Man-made climate change, also known as global warming, is caused by the release of certain types of gas into the atmosphere. The dominant man-made greenhouse gas is carbon dioxide (CO2), which is emitted whenever we burn fossil fuels in homes, factories or power stations. But other greenhouse gases are also important. Methane (CH4), for example, which is emitted mainly by agriculture and landfill sites, is 25 times more potent per kilogram than carbon dioxide. Even more potent but emitted in smaller quantities are nitrous oxide (N2O), which is about 300 times more potent than carbon dioxide and released mainly from industrial processes and farming, and refrigerant gases, which are typically several thousand times more potent than carbon dioxide. In the UK, the total impact on the climate breaks down like this: carbon dioxide (86 per cent), methane (7 per cent), nitrous oxide (6 per cent) and refrigerant gases (1 per cent). Given that a single item or activity can cause multiple different greenhouse gases to be emitted, each in different quantities, a carbon footprint if written out in full could get pretty confusing. To avoid this, the convention is to express a carbon footprint in terms of carbon dioxide equivalent (CO2e). This means the total climate change impact of all the greenhouse gases caused by an item or activity rolled into one and expressed in terms of the amount of carbon dioxide that would have the same impact.

_INFORMATION SHOWN_:
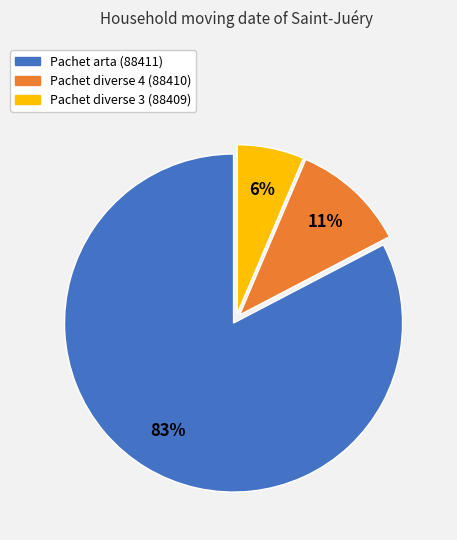

Is there a majority slice in this chart?

Yes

_WHAT TO DO_:
Answer these from the passage on greenhouse gases:
1. Per kilogram, how many times more potent than carbon dioxide is methane?
2. What share of the UK's total climate impact comes from nitrous oxide?
3. What does the abbreviation CO2e stand for?

_TASK RESPONSE_:
1. 25 times
2. 6 percent
3. Carbon dioxide equivalent